▶ _EXCERPT TO READ_:

════════════════

Nurses possess a keen sense of vision, which allows them to assess their patients and provide appropriate care. When patients face a disabling condition, nurses must be visionary. The Merriam-Webster Online Dictionary describes visionary as "having or marked by unusual foresight and imagination." As nurses, we must see beyond the obvious. When we console the parents of a child born with disabilities, we enable them to see beyond the obvious and envision a future for their child. Often parents of a child with a disability welcome ideas that envision a future for their child.


I was born without my left hand. As a child growing up with a birth defect, I fondly remember the gift of visionary hope that the nurses and other health team members gave to me and my mother. Their vision of my success empowered us and gave us strength. When I was 5 years old, I became acutely aware of my differences. Viewing a TV commercial encouraging people to help those with handicaps, I once saw a little girl just like me missing a hand. I began to wonder: Is this my destiny? When my mom came home, my first question was, "Am I a handicap?"


My clever mother answered, "Only if you want to be."


A huge sense of relief filled me. I had a choice. I could choose to be full of sorrow, or I could go outside and have fun. I chose the latter.


In addition to visionary hope, another important gift a nurse can offer a parent is the gift of touch. Touch equals acceptance. As you discuss the disability of the newborn with the parents, be sure to touch the disfigurement. This one act shows parents that someone outside their family can accept the baby and his or her disability. As a child born with a birth defect, I fondly remember Dr. Brooks of the University of California-Los Angeles gently touching and examining my deformed hand. My heart rose with happiness and hope as I saw that someone outside my household could touch my hand. I felt accepted.

════════════════

▶ _Stored items_:
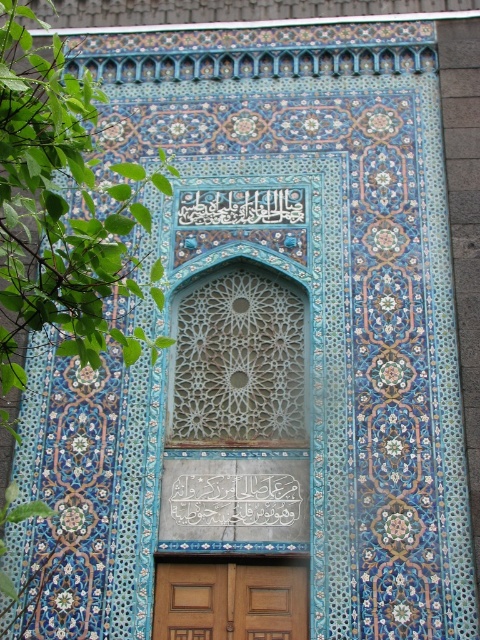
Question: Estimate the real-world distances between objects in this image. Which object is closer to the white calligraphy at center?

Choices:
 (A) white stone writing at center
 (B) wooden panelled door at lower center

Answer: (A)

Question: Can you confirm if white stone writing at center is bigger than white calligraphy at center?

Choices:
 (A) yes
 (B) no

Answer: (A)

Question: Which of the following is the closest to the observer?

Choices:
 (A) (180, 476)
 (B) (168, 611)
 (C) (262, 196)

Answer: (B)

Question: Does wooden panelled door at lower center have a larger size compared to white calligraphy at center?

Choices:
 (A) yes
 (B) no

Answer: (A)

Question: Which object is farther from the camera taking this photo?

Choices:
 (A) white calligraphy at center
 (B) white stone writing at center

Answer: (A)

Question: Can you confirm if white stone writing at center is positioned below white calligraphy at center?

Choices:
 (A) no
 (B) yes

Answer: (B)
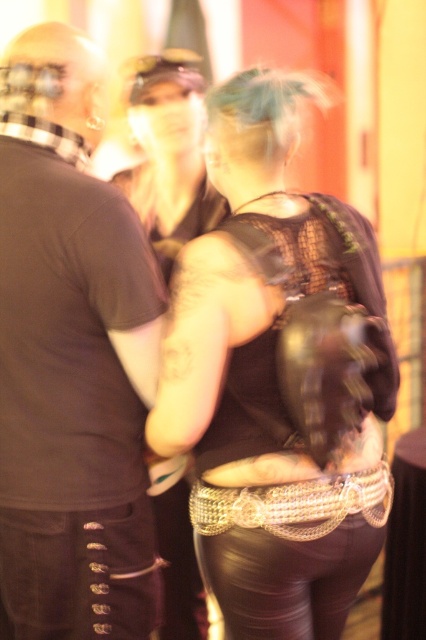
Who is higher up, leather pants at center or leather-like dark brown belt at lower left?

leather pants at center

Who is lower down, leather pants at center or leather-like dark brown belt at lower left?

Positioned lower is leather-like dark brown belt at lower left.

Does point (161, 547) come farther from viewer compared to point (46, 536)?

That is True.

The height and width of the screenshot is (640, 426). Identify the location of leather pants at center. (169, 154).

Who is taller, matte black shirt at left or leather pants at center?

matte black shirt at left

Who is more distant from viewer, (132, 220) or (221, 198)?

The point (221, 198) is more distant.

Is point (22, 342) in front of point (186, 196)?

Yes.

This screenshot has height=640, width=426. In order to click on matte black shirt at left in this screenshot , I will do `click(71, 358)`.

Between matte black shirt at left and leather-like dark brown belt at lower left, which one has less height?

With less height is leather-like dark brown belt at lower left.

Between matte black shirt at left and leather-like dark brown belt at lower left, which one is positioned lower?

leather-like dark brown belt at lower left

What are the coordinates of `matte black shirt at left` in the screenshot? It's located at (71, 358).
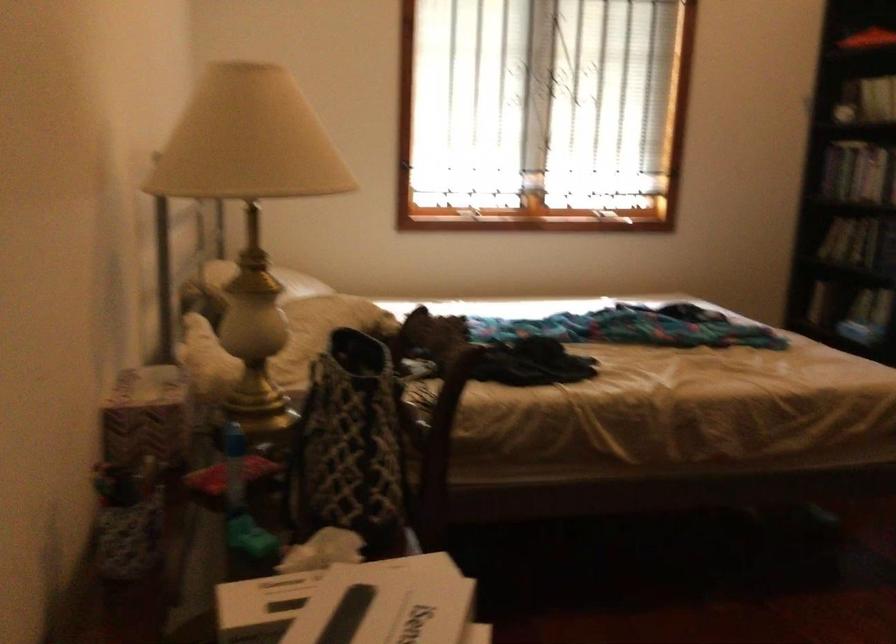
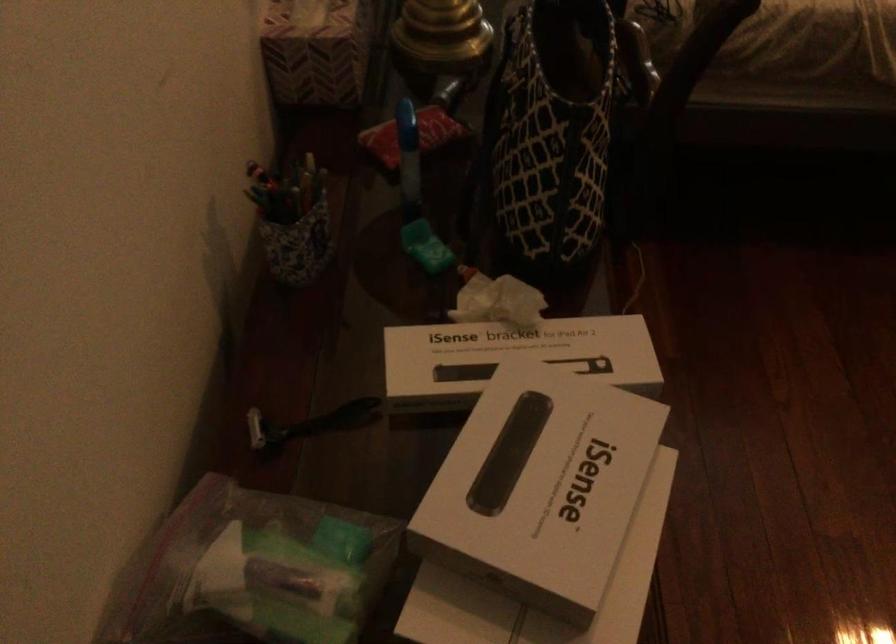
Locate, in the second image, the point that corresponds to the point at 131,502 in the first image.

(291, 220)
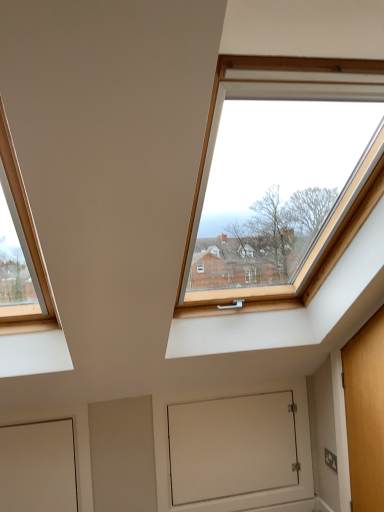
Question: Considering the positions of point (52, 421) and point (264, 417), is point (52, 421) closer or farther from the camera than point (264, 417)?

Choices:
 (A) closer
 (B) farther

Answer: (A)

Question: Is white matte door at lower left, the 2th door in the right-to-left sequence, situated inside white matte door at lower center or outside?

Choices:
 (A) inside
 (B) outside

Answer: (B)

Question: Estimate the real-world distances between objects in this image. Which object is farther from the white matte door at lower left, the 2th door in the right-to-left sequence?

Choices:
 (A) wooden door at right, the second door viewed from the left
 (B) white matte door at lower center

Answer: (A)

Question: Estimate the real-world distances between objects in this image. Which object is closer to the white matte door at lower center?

════════════════

▶ _WHAT THE TASK ASKS_: Reproduce the passage on nursing and birth defects word for word, between "My clever mother" and "chose the latter.", inclusive. Work only from the passage on nursing and birth defects.

▶ _YOUR RESPONSE_:
My clever mother answered, "Only if you want to be."


A huge sense of relief filled me. I had a choice. I could choose to be full of sorrow, or I could go outside and have fun. I chose the latter.